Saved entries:
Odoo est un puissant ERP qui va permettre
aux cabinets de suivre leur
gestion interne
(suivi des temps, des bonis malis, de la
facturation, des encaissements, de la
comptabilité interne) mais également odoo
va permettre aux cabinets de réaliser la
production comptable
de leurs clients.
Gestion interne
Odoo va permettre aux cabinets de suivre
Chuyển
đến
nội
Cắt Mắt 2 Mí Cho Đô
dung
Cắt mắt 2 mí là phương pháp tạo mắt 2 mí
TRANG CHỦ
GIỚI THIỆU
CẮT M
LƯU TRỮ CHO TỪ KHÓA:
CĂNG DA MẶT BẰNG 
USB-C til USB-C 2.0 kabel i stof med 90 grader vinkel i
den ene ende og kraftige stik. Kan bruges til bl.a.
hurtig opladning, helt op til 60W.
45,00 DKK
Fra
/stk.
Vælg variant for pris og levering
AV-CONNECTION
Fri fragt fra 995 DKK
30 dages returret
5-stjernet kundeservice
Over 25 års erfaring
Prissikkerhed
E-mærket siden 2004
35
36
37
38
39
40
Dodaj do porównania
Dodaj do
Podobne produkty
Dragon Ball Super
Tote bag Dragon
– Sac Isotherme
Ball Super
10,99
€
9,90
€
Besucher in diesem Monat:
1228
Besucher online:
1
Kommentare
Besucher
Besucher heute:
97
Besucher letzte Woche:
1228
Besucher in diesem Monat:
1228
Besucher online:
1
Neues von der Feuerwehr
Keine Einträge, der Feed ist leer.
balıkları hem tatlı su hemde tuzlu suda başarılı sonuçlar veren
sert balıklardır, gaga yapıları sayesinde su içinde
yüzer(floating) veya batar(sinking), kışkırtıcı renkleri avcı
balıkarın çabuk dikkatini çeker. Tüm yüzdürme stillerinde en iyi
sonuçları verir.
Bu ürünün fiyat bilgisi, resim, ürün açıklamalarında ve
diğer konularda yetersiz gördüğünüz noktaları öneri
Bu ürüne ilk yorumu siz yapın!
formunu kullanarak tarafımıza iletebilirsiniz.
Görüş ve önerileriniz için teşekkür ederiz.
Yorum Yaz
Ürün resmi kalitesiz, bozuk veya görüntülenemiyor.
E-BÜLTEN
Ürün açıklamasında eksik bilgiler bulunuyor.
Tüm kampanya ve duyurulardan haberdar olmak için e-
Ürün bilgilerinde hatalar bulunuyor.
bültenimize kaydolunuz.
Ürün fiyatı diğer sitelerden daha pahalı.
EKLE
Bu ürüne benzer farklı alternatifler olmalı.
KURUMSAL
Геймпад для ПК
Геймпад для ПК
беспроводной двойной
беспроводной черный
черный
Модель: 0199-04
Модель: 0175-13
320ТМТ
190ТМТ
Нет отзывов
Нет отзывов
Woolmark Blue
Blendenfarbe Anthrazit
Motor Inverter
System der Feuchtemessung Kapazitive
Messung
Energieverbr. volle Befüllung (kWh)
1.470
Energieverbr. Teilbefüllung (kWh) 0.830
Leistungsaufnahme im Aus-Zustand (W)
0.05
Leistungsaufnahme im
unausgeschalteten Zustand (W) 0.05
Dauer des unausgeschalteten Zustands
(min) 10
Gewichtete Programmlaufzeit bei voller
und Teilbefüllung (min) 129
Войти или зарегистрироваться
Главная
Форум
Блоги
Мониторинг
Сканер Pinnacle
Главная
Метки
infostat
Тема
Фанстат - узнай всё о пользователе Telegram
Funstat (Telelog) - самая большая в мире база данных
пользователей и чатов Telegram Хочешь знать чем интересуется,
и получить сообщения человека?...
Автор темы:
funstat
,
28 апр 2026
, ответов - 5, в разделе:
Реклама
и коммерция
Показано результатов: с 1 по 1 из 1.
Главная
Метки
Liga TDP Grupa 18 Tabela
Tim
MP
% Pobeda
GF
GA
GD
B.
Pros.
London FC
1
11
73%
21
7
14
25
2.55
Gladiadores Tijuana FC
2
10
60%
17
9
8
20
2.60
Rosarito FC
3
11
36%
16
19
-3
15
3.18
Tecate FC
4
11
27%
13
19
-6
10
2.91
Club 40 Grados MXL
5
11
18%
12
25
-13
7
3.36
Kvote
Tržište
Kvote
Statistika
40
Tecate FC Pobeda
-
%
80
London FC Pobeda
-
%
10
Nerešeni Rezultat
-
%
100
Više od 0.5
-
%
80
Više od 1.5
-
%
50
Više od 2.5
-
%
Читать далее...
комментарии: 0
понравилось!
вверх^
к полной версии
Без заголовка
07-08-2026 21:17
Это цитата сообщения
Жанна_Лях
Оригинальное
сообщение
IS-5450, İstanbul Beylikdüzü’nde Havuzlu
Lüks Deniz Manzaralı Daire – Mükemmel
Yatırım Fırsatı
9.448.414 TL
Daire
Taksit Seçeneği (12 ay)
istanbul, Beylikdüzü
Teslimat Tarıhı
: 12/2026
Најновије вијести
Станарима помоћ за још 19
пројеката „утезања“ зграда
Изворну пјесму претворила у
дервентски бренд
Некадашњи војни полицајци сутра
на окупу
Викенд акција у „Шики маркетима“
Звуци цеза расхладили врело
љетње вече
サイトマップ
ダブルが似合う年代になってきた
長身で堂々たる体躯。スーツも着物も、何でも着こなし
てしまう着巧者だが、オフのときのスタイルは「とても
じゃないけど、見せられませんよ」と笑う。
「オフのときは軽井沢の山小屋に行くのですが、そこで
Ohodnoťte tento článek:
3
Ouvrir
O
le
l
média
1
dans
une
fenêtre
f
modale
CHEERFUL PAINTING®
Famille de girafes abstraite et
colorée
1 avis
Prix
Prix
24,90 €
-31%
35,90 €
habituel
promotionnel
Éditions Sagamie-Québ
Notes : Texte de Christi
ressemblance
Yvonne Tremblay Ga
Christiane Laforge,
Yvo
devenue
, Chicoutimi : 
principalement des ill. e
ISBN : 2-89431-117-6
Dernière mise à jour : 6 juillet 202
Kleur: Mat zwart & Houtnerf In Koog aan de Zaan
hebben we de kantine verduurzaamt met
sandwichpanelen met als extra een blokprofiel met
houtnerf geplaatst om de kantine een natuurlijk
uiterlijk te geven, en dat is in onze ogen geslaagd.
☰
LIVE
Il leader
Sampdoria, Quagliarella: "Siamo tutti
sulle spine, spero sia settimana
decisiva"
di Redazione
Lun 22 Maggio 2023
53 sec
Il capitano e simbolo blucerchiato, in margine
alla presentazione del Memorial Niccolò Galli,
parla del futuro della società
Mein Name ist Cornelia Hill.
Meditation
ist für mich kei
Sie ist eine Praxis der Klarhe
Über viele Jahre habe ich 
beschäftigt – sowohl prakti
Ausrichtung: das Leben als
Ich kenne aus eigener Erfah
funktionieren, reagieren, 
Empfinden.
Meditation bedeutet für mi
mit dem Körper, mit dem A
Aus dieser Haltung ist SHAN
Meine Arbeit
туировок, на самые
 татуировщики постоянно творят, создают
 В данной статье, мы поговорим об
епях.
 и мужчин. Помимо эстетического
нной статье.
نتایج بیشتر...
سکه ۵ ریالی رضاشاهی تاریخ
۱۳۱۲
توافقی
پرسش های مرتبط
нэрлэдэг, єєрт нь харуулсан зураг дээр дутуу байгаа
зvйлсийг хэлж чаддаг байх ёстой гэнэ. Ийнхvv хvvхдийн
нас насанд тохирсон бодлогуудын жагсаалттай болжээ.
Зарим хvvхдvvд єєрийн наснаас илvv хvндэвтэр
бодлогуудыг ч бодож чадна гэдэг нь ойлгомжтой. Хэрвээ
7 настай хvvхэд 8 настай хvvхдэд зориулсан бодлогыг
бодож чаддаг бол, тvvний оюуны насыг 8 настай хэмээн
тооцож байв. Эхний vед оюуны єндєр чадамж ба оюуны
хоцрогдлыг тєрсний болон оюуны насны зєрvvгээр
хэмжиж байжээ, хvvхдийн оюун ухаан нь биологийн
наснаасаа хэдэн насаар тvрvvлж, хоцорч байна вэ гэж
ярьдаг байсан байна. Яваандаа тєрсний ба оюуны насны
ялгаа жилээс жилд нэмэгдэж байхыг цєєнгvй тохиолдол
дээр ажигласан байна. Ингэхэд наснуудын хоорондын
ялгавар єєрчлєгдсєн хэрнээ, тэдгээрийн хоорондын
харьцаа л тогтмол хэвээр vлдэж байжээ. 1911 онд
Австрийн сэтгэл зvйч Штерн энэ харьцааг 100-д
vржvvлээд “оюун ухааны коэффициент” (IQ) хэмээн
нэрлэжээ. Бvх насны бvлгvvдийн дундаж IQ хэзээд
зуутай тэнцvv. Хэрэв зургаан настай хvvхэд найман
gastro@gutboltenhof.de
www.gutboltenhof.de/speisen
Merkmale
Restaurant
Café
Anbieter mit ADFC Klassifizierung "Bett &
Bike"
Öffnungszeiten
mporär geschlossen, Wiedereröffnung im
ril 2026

[Problem statement] Scan the data, and report each line that uses the word "хvvхдийн".

[Problem solution]
зvйлсийг хэлж чаддаг байх ёстой гэнэ. Ийнхvv хvvхдийн
хэмжиж байжээ, хvvхдийн оюун ухаан нь биологийн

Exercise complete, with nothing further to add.